Rep. Romeo Acop, with whom Badoy-Partosa argued, is himself a Cavalier, PMA 1970. A House committee recommended suspension of SMNI’s franchise, which the Cavaliers criticized.
“We demand immediate, unconditional release of our colleagues,” Cavaliers said. “Their detention is not only illegitimate but also emblematic of a distressing trend of authoritarian overreach. This institution must not be allowed to devolve into an instrument of political suppression. In the face of this affront to our democratic way of life, we stand firm.”
The House released the two on “humanitarian grounds.”
Notably in all those public statements, Cavaliers underscore civil rights, which they swore to uphold. Retirees openly can speak; active duty are proscribed from politics.

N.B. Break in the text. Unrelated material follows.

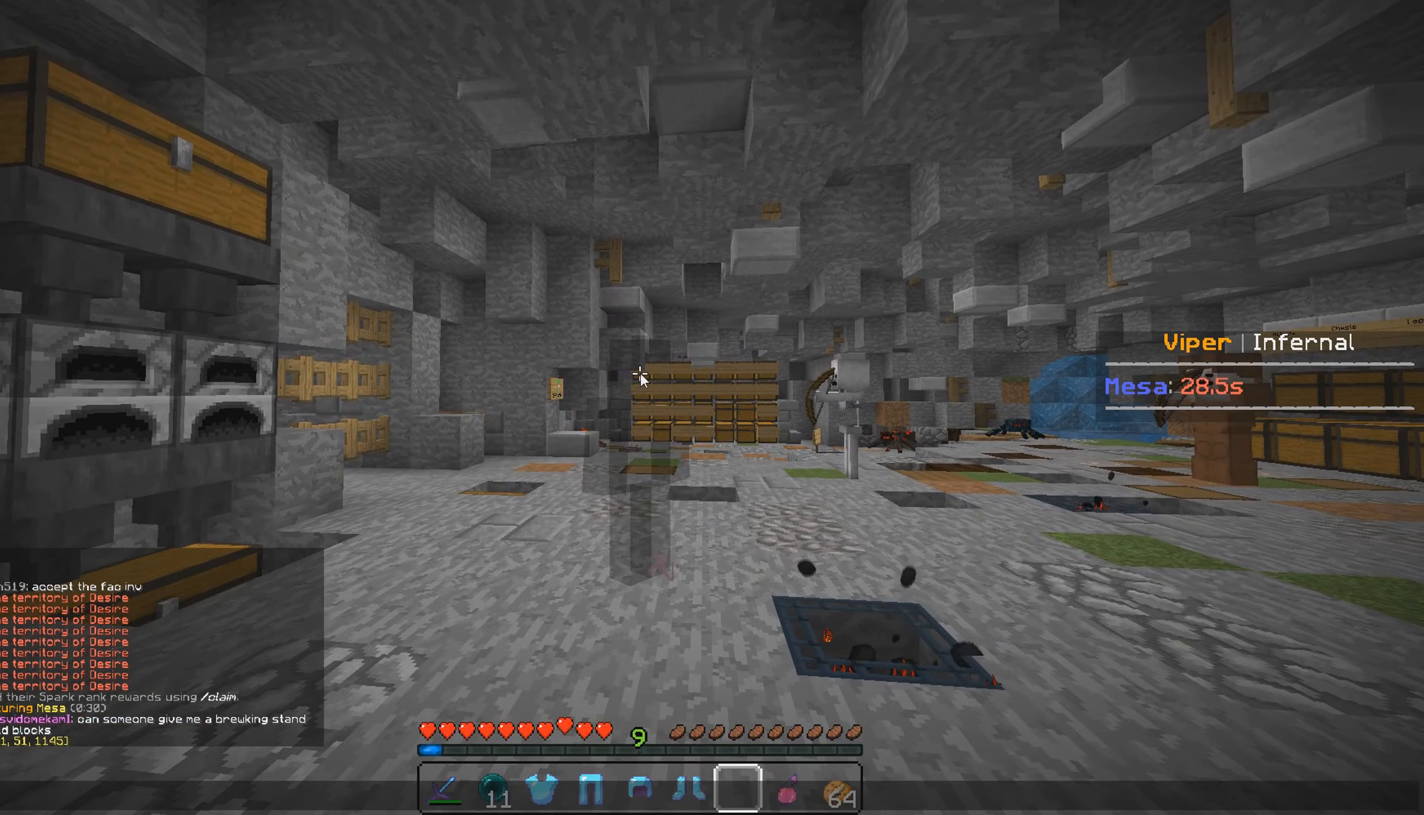
{"keys": ["w"], "mouse": [], "events": [[434, "w", "down"]]}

Cavaliers number 9,297, active duty and retired. They were trained to obey the command chain.
But there was a break in 1986. Some of today’s vocal retirees were members of the Reform-AFP Movement and the Young Officers Union that toppled the Marcos Sr. dictatorship.
The above-cited Cavalier formations are issue-based. There are also formal groupings. One is Advocates for National Interest, which includes four former AFP chiefs and several heads of the Army, Navy and Air Forces.